The following are the main strengths identified in the evaluation:
· The science subjects receive strong support from management; Science is a core subject in junior cycle and Transition Year (TY), excellent efforts are made to sustain three senior cycle science subjects, class groups contain no more than twenty-four students, laboratory access is fairly good, financial support is provided for the subjects and both planning meetings and inservice training events are facilitated.
· The science laboratory is modern and very well-maintained. There are good ICT facilities and ample resources for the completion of student practical work. The preparation area is very well organised allowing ease of access to materials.

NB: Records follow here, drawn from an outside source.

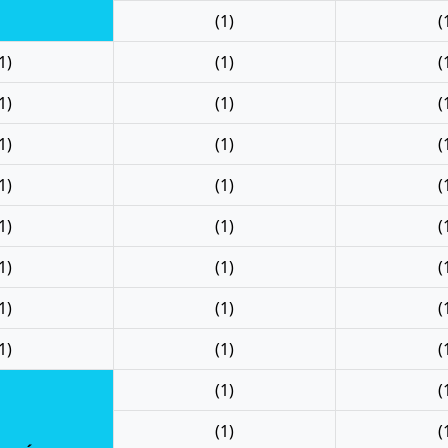
(1)
(
1)
(1)
(
1)
(1)
(
1)
(1)
(
1)
(1)
(
1)
(1)
(
1)
(1)
(
1)
(1)
(
1)
(1)
(
(1)
(
(1)
(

The laboratory presents as an active area where student practical work is ongoing throughout the school day.
· Continual Professional Development (CPD) is strongly supported and actively pursued. Teachers of this school are involved in pilot projects and events at national levels.
· Attention to planning is very good. Resource packs with a range of teaching and learning aids for use with various topics have been developed, the ICT and audio-visual resources are constantly being built up and preparation for lessons is thorough.
· A positive, calm and secure working atmosphere was successfully generated providing an environment suitable for learning. Students conformed to the high standards expected in terms of behaviour and participation in their lessons.
· During classroom-based lessons some particularly effective teaching and learning strategies were employed.
· During practical lessons the methodologies employed reflected the aims of the relevant syllabus and student laboratory skills were very good.
· A good range of assessment strategies were in use and students received valuable feedback, both verbal and written, on their work.
· Record keeping was very good and valuable information was collated for feedback to parents.
As a means of building on these strengths and to address areas for development, the following key recommendations are made:
· There are timetabling issues in junior Science that should be reviewed for next year. All year groups should receive four class periods per week for Science and this should include two class periods timetabled together as a double lesson to facilitate the proper treatment of required student laboratory work.
· Management is urged to ensure that some formal time is allocated to facilitate the proper dissemination of information gathered at CPD events to all teachers who would benefit.
· A list of available resources, a list of teaching and learning methodologies and a list of assessment tools should be integrated with the list of topics in the scheme of work for each year group.
· The science department should devote some time at their formal meetings specifically to exchanging resources and ideas and to the development of a central bank of shared resources for topics on both the science and biology syllabuses.
· There is a need to improve student learning in some classes. Strategies that best support student learning and learner autonomy should be discussed among all members of the science department and they should be implemented with all class groups in future.
Post-evaluation meetings were held with the teachers of Science and Biology and with the principal at the conclusion of the evaluation when the draft findings and recommendations of the evaluation were presented and discussed.